▸ **Your goal**:
A verbatim copy of every entry is required.

Source information below:

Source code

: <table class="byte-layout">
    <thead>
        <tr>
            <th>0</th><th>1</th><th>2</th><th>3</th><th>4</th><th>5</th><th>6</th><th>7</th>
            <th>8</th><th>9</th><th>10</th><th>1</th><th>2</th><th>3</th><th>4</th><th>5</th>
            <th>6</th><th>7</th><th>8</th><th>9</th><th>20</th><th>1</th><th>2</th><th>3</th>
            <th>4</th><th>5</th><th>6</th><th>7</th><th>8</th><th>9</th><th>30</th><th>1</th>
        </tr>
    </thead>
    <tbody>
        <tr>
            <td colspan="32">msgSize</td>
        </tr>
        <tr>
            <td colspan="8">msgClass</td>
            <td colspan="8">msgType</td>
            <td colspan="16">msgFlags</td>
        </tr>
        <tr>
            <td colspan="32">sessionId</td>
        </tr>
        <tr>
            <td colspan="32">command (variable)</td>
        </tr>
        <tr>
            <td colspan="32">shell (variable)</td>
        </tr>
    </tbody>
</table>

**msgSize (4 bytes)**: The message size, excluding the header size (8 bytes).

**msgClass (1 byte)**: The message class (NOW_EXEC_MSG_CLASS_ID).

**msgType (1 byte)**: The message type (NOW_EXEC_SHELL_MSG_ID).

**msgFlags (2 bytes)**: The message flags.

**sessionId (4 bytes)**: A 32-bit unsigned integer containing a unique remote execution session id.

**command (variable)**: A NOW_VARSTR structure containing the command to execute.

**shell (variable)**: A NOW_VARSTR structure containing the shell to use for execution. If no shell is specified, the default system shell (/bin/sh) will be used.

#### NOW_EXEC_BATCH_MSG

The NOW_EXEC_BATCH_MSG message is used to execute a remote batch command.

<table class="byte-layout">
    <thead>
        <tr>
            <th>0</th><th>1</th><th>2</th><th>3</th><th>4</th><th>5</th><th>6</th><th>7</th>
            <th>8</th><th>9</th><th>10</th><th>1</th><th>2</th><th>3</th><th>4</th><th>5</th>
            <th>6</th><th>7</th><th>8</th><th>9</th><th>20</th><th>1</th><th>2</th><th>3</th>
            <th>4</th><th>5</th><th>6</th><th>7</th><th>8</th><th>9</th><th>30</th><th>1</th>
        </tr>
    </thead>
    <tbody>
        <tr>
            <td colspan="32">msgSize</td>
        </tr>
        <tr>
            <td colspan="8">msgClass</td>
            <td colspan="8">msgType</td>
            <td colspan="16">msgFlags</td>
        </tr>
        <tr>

End of Source information.

▸ **Your response**:
Source code

: <table class="byte-layout">
    <thead>
        <tr>
            <th>0</th><th>1</th><th>2</th><th>3</th><th>4</th><th>5</th><th>6</th><th>7</th>
            <th>8</th><th>9</th><th>10</th><th>1</th><th>2</th><th>3</th><th>4</th><th>5</th>
            <th>6</th><th>7</th><th>8</th><th>9</th><th>20</th><th>1</th><th>2</th><th>3</th>
            <th>4</th><th>5</th><th>6</th><th>7</th><th>8</th><th>9</th><th>30</th><th>1</th>
        </tr>
    </thead>
    <tbody>
        <tr>
            <td colspan="32">msgSize</td>
        </tr>
        <tr>
            <td colspan="8">msgClass</td>
            <td colspan="8">msgType</td>
            <td colspan="16">msgFlags</td>
        </tr>
        <tr>
            <td colspan="32">sessionId</td>
        </tr>
        <tr>
            <td colspan="32">command (variable)</td>
        </tr>
        <tr>
            <td colspan="32">shell (variable)</td>
        </tr>
    </tbody>
</table>

**msgSize (4 bytes)**: The message size, excluding the header size (8 bytes).

**msgClass (1 byte)**: The message class (NOW_EXEC_MSG_CLASS_ID).

**msgType (1 byte)**: The message type (NOW_EXEC_SHELL_MSG_ID).

**msgFlags (2 bytes)**: The message flags.

**sessionId (4 bytes)**: A 32-bit unsigned integer containing a unique remote execution session id.

**command (variable)**: A NOW_VARSTR structure containing the command to execute.

**shell (variable)**: A NOW_VARSTR structure containing the shell to use for execution. If no shell is specified, the default system shell (/bin/sh) will be used.

#### NOW_EXEC_BATCH_MSG

The NOW_EXEC_BATCH_MSG message is used to execute a remote batch command.

<table class="byte-layout">
    <thead>
        <tr>
            <th>0</th><th>1</th><th>2</th><th>3</th><th>4</th><th>5</th><th>6</th><th>7</th>
            <th>8</th><th>9</th><th>10</th><th>1</th><th>2</th><th>3</th><th>4</th><th>5</th>
            <th>6</th><th>7</th><th>8</th><th>9</th><th>20</th><th>1</th><th>2</th><th>3</th>
            <th>4</th><th>5</th><th>6</th><th>7</th><th>8</th><th>9</th><th>30</th><th>1</th>
        </tr>
    </thead>
    <tbody>
        <tr>
            <td colspan="32">msgSize</td>
        </tr>
        <tr>
            <td colspan="8">msgClass</td>
            <td colspan="8">msgType</td>
            <td colspan="16">msgFlags</td>
        </tr>
        <tr>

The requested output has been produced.